Baku, Azerbaijan, Feb. 16
Senator Chris Back, during his speech in Australia’s Parliament, drew special attention to the Khojaly massacre, committed by Armenians against Azerbaijani civilians.
“In two weeks time the people of Azerbaijan will remember the 25th anniversary of what has been one of the more bloody events in their country’s history, when more than 600 civilians, including women and children, were killed,” said the Australian senator. “This event took place on 25 and 26 February 1992, when the forces of the Armenian side, with the support of troops of the then-USSR, seized the town, a town of some 23,000 people.”
On February 25-26, 1992, the Armenian armed forces, together with the 366th infantry regiment of Soviet troops, stationed in Khankendi, committed an act of genocide against the population of the Azerbaijani town of Khojaly. As many as 613 people, including 63 children, 106 women and 70 old people were killed as a result of the massacre.
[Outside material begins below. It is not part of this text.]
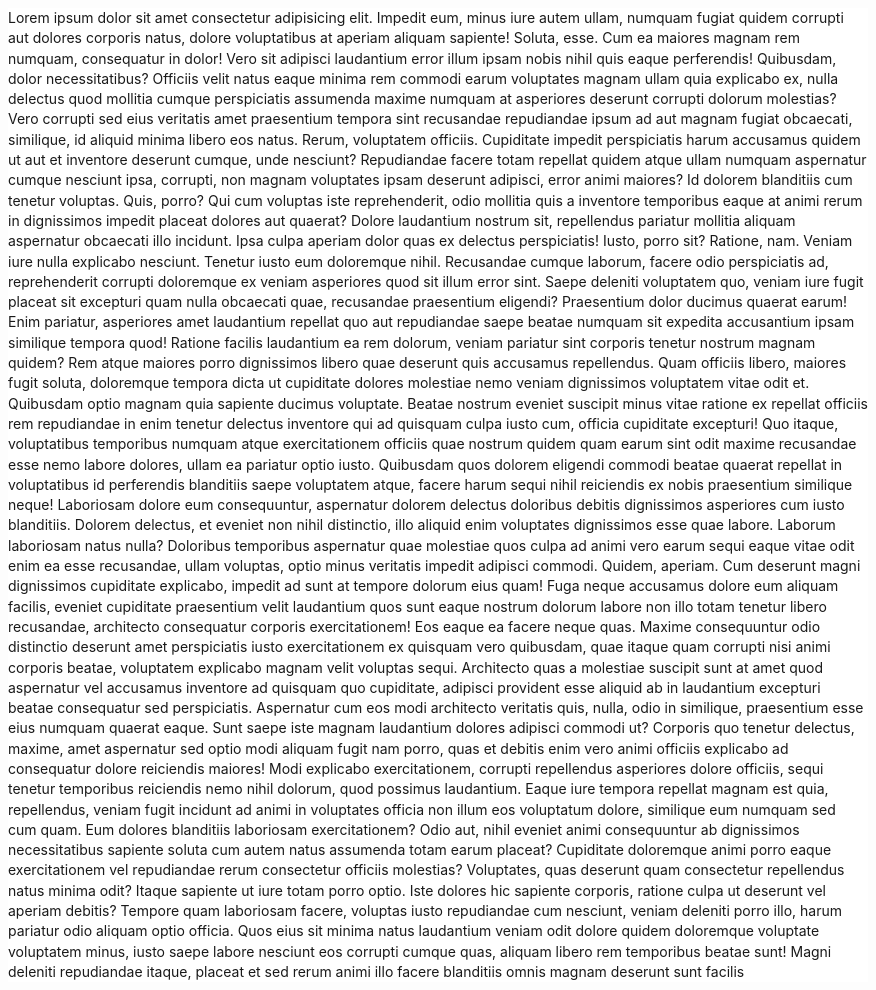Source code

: Lorem ipsum dolor sit amet consectetur adipisicing elit. Impedit eum, minus iure autem ullam, numquam fugiat quidem corrupti aut dolores corporis natus, dolore voluptatibus at aperiam aliquam sapiente! Soluta, esse. Cum ea maiores magnam rem numquam, consequatur in dolor! Vero sit adipisci laudantium error illum ipsam nobis nihil quis eaque perferendis! Quibusdam, dolor necessitatibus? Officiis velit natus eaque minima rem commodi earum voluptates magnam ullam quia explicabo ex, nulla delectus quod mollitia cumque perspiciatis assumenda maxime numquam at asperiores deserunt corrupti dolorum molestias? Vero corrupti sed eius veritatis amet praesentium tempora sint recusandae repudiandae ipsum ad aut magnam fugiat obcaecati, similique, id aliquid minima libero eos natus. Rerum, voluptatem officiis. Cupiditate impedit perspiciatis harum accusamus quidem ut aut et inventore deserunt cumque, unde nesciunt? Repudiandae facere totam repellat quidem atque ullam numquam aspernatur cumque nesciunt ipsa, corrupti, non magnam voluptates ipsam deserunt adipisci, error animi maiores? Id dolorem blanditiis cum tenetur voluptas. Quis, porro? Qui cum voluptas iste reprehenderit, odio mollitia quis a inventore temporibus eaque at animi rerum in dignissimos impedit placeat dolores aut quaerat? Dolore laudantium nostrum sit, repellendus pariatur mollitia aliquam aspernatur obcaecati illo incidunt. Ipsa culpa aperiam dolor quas ex delectus perspiciatis! Iusto, porro sit? Ratione, nam. Veniam iure nulla explicabo nesciunt. Tenetur iusto eum doloremque nihil. Recusandae cumque laborum, facere odio perspiciatis ad, reprehenderit corrupti doloremque ex veniam asperiores quod sit illum error sint. Saepe deleniti voluptatem quo, veniam iure fugit placeat sit excepturi quam nulla obcaecati quae, recusandae praesentium eligendi? Praesentium dolor ducimus quaerat earum! Enim pariatur, asperiores amet laudantium repellat quo aut repudiandae saepe beatae numquam sit expedita accusantium ipsam similique tempora quod! Ratione facilis laudantium ea rem dolorum, veniam pariatur sint corporis tenetur nostrum magnam quidem? Rem atque maiores porro dignissimos libero quae deserunt quis accusamus repellendus. Quam officiis libero, maiores fugit soluta, doloremque tempora dicta ut cupiditate dolores molestiae nemo veniam dignissimos voluptatem vitae odit et. Quibusdam optio magnam quia sapiente ducimus voluptate. Beatae nostrum eveniet suscipit minus vitae ratione ex repellat officiis rem repudiandae in enim tenetur delectus inventore qui ad quisquam culpa iusto cum, officia cupiditate excepturi! Quo itaque, voluptatibus temporibus numquam atque exercitationem officiis quae nostrum quidem quam earum sint odit maxime recusandae esse nemo labore dolores, ullam ea pariatur optio iusto. Quibusdam quos dolorem eligendi commodi beatae quaerat repellat in voluptatibus id perferendis blanditiis saepe voluptatem atque, facere harum sequi nihil reiciendis ex nobis praesentium similique neque! Laboriosam dolore eum consequuntur, aspernatur dolorem delectus doloribus debitis dignissimos asperiores cum iusto blanditiis. Dolorem delectus, et eveniet non nihil distinctio, illo aliquid enim voluptates dignissimos esse quae labore. Laborum laboriosam natus nulla? Doloribus temporibus aspernatur quae molestiae quos culpa ad animi vero earum sequi eaque vitae odit enim ea esse recusandae, ullam voluptas, optio minus veritatis impedit adipisci commodi. Quidem, aperiam. Cum deserunt magni dignissimos cupiditate explicabo, impedit ad sunt at tempore dolorum eius quam! Fuga neque accusamus dolore eum aliquam facilis, eveniet cupiditate praesentium velit laudantium quos sunt eaque nostrum dolorum labore non illo totam tenetur libero recusandae, architecto consequatur corporis exercitationem! Eos eaque ea facere neque quas. Maxime consequuntur odio distinctio deserunt amet perspiciatis iusto exercitationem ex quisquam vero quibusdam, quae itaque quam corrupti nisi animi corporis beatae, voluptatem explicabo magnam velit voluptas sequi. Architecto quas a molestiae suscipit sunt at amet quod aspernatur vel accusamus inventore ad quisquam quo cupiditate, adipisci provident esse aliquid ab in laudantium excepturi beatae consequatur sed perspiciatis. Aspernatur cum eos modi architecto veritatis quis, nulla, odio in similique, praesentium esse eius numquam quaerat eaque. Sunt saepe iste magnam laudantium dolores adipisci commodi ut? Corporis quo tenetur delectus, maxime, amet aspernatur sed optio modi aliquam fugit nam porro, quas et debitis enim vero animi officiis explicabo ad consequatur dolore reiciendis maiores! Modi explicabo exercitationem, corrupti repellendus asperiores dolore officiis, sequi tenetur temporibus reiciendis nemo nihil dolorum, quod possimus laudantium. Eaque iure tempora repellat magnam est quia, repellendus, veniam fugit incidunt ad animi in voluptates officia non illum eos voluptatum dolore, similique eum numquam sed cum quam. Eum dolores blanditiis laboriosam exercitationem? Odio aut, nihil eveniet animi consequuntur ab dignissimos necessitatibus sapiente soluta cum autem natus assumenda totam earum placeat? Cupiditate doloremque animi porro eaque exercitationem vel repudiandae rerum consectetur officiis molestias? Voluptates, quas deserunt quam consectetur repellendus natus minima odit? Itaque sapiente ut iure totam porro optio. Iste dolores hic sapiente corporis, ratione culpa ut deserunt vel aperiam debitis? Tempore quam laboriosam facere, voluptas iusto repudiandae cum nesciunt, veniam deleniti porro illo, harum pariatur odio aliquam optio officia. Quos eius sit minima natus laudantium veniam odit dolore quidem doloremque voluptate voluptatem minus, iusto saepe labore nesciunt eos corrupti cumque quas, aliquam libero rem temporibus beatae sunt! Magni deleniti repudiandae itaque, placeat et sed rerum animi illo facere blanditiis omnis magnam deserunt sunt facilis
Eight families were totally exterminated, 130 children lost one parent and 25 children lost both. A total of 487 civilians became disabled as a result of the onslaught. Some 1,275 innocent residents were taken hostage, while the fate of 150 people still remains unknown.
“This is a humanitarian crisis of the worst form. We know that without successful mediation, ceasefire violations and renewed tensions will continue to threaten to reignite a military conflict in this place, as it will in others, between these countries and in this particular case that will only serve to destabilize the Caucasus region,” Back noted.
“The area is now controlled by Armenia, and obviously ethnic Azerbaijanis believe they should have the opportunity to reside in this place,” he said.
“The deaths that occurred were desperately unfortunate — children, women, elderly people — and people were taken hostage. It behooves all of us through the UN and other agencies to try and stop events of this type,” added the Australian senator.
The conflict between the two South Caucasus countries began in 1988 when Armenia made territorial claims against Azerbaijan. As a result of the ensuing war, in 1992 Armenian armed forces occupied 20 percent of Azerbaijan, including the Nagorno-Karabakh region and seven surrounding districts.
The 1994 ceasefire agreement was followed by peace negotiations. Armenia has not yet implemented four UN Security Council resolutions on withdrawal of its armed forces from the Nagorno-Karabakh and the surrounding districts.